Pandemic Psychosis and mental illness
A significant mental health burden has been imposed on communities around the world as a result of the emergence and global spread of the novel coronavirus (COVID-19) that emerged in 2019. In many cases, psychological stressors such as fear of illness and death, prolonged social isolation, uncertainty, and fear about the future, as well as distrust of the government and others, are to blame for the development of pandemic psychosis.
The Covid-19 pandemic was a watershed moment in global history, illuminating above all the limitations of the social forces that shape our health. Many more people died than were necessary as a result of our weakened social and economic systems, which had predisposed us to poor health in the first place.
The pandemic of fear
“We are living in the most fearmongering era in the history of the human race. Individuals and organizations who are able to perpetuate these fears have a great deal of power and money at their disposal, which is the primary reason for creating pandemic psychosis.”
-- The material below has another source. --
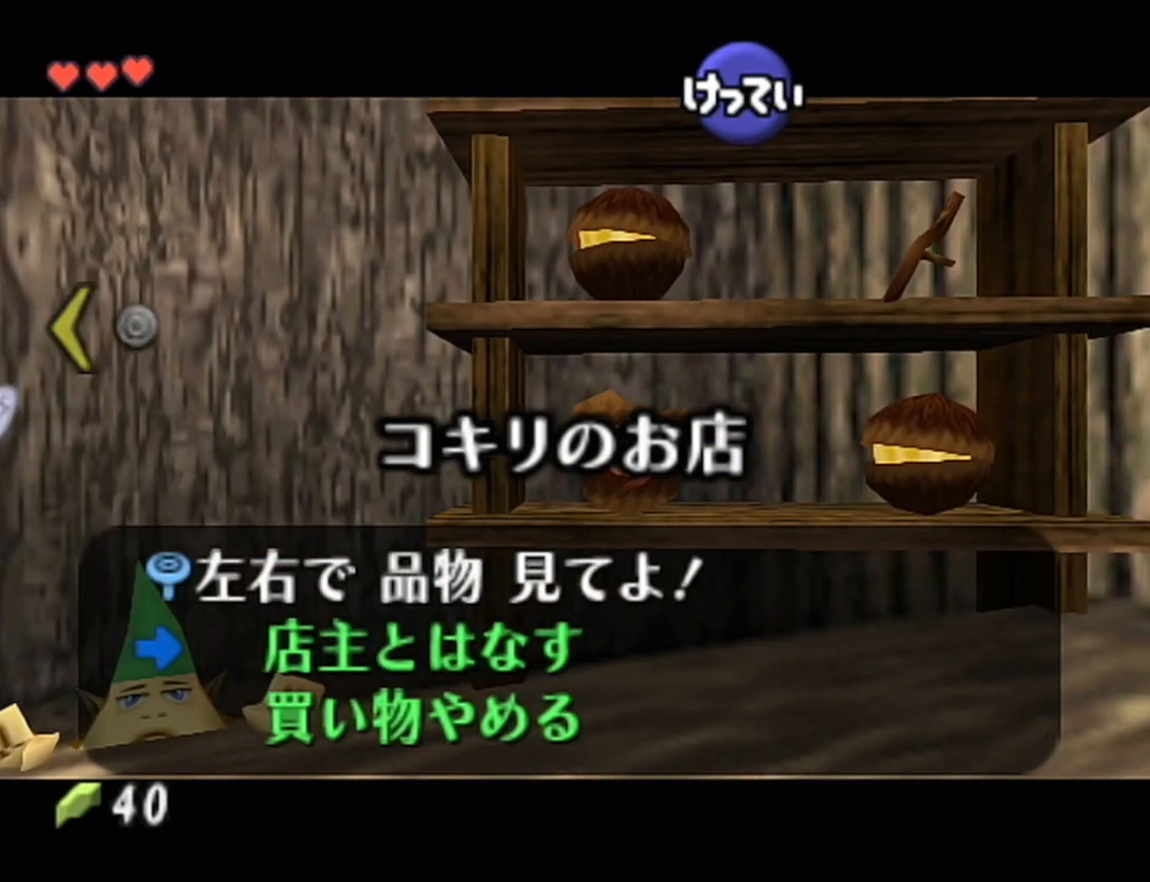
{"buttons": ["A"], "left_stick": "center", "events": [[17, "A", "down"], [83, "A", "up"], [117, "A", "down"], [183, "A", "up"], [217, "A", "down"], [267, "A", "up"], [333, "A", "down"], [400, "A", "up"], [433, "A", "down"]]}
Your fear is worth billions of dollars to the news media, insurance companies, Big Pharma, advocacy groups, lawyers, politicians, and a slew of other organizations. It also helps that your fear is very easy to manipulate, which is fortunate for them. We’re hardwired to respond to it first and foremost above all else. In the event that we miss an opportunity for abundance, life continues; however, if we miss an important fear cue, life does not continue.
According to Andrew Huberman, a Stanford neurobiology professor who directs a fear-research lab, the more we learn about the brain, the more we realize it isn’t supposed to make you happy all of the time. The majority of the time, it acts as a stress-reactive machine. This is because its primary function is to keep us alive, which is why it is so easy to manipulate people into feeling fear all of the time.”
Where are we headed?
And so our biology and psychology are just as flawed and prone to corruption as the systems and politicians that we are so afraid of, if not more so. We fall prey to a variety of cognitive distortions and emotional overreactions when assessing future risks, and this is especially true when assessing the likelihood of future events.
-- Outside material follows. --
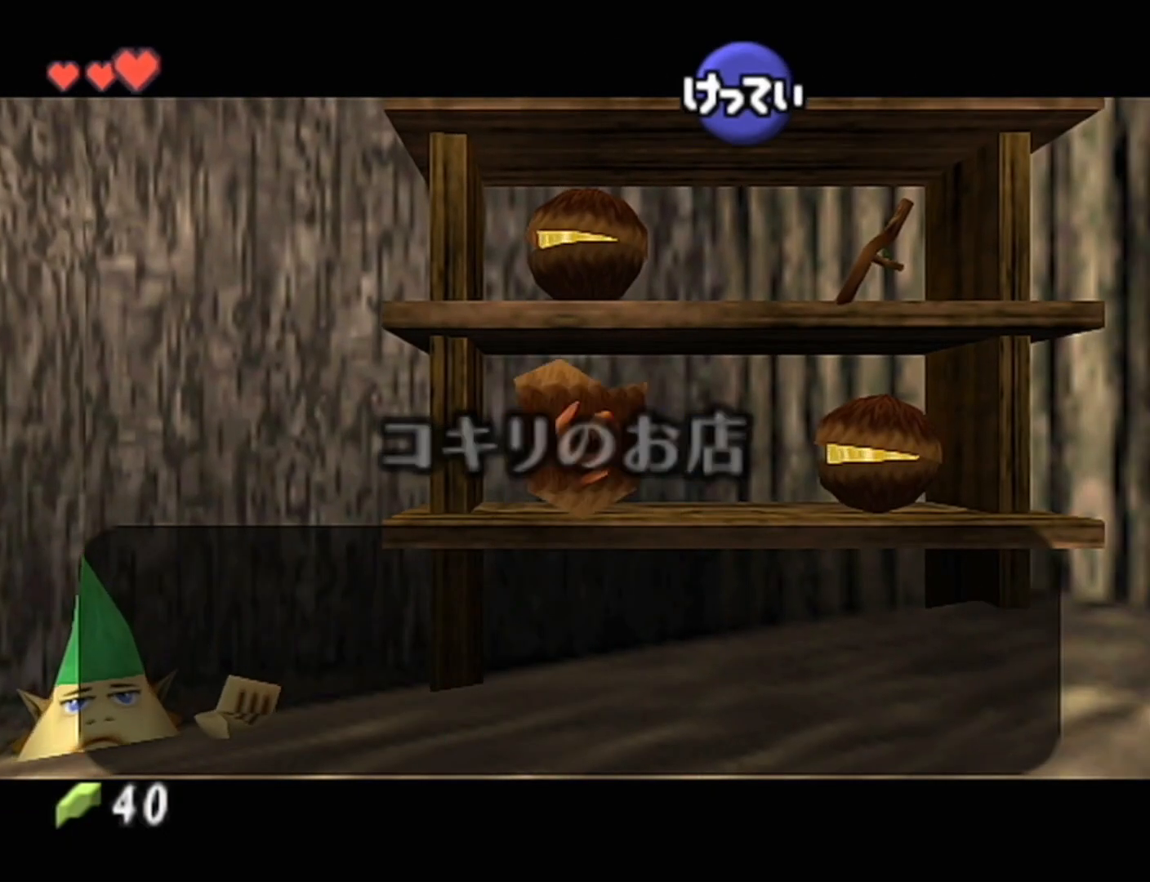
{"buttons": ["A"], "left_stick": "center", "events": [[17, "A", "up"], [50, "A", "down"], [117, "A", "up"], [183, "A", "down"], [217, "A", "up"], [267, "A", "down"], [333, "A", "up"], [367, "A", "down"], [467, "A", "up"], [500, "A", "down"]]}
Many believe that the amygdala, a small, almond-shaped structure located deep within each hemisphere of the brain, is the source of our emotional responses, particularly fear, and that it is responsible for these responses. The term “amygdala hijacking” was coined by author Daniel Goleman to describe what inflammatory rhetoric and imagery are intended to do: trigger the emotional brain before the logical brain has a chance to intervene. As a result, both the right and the left believe their opponents’ media is causing people to behave in this way.
Reason vs Chaos
Clearly, these and other fear illusions influence our behavior, influencing everything from voting decisions to supporting policies that are contrary to our own interests, to prejudice, divisive rhetoric, murder, and crimes against entire groups of individuals. This is a playbook that, in the wrong hands, has the potential to be used for mass manipulation as well as personal power. But if certain techniques can stoke our anxieties and fears generating pandemic psychosis, why can’t they also be used to alleviate them in the same way?
Individuals who believe they have little or no control over their own lives are at risk of becoming depressed, whereas those who believe they have a voice and can influence the situation have an optimistic outlook.
When it comes to feeling comfortable with change, you can either attempt to gain control and certainty, or simply learn to accept uncertainty and ambiguity while seeking to understand things that you are afraid of.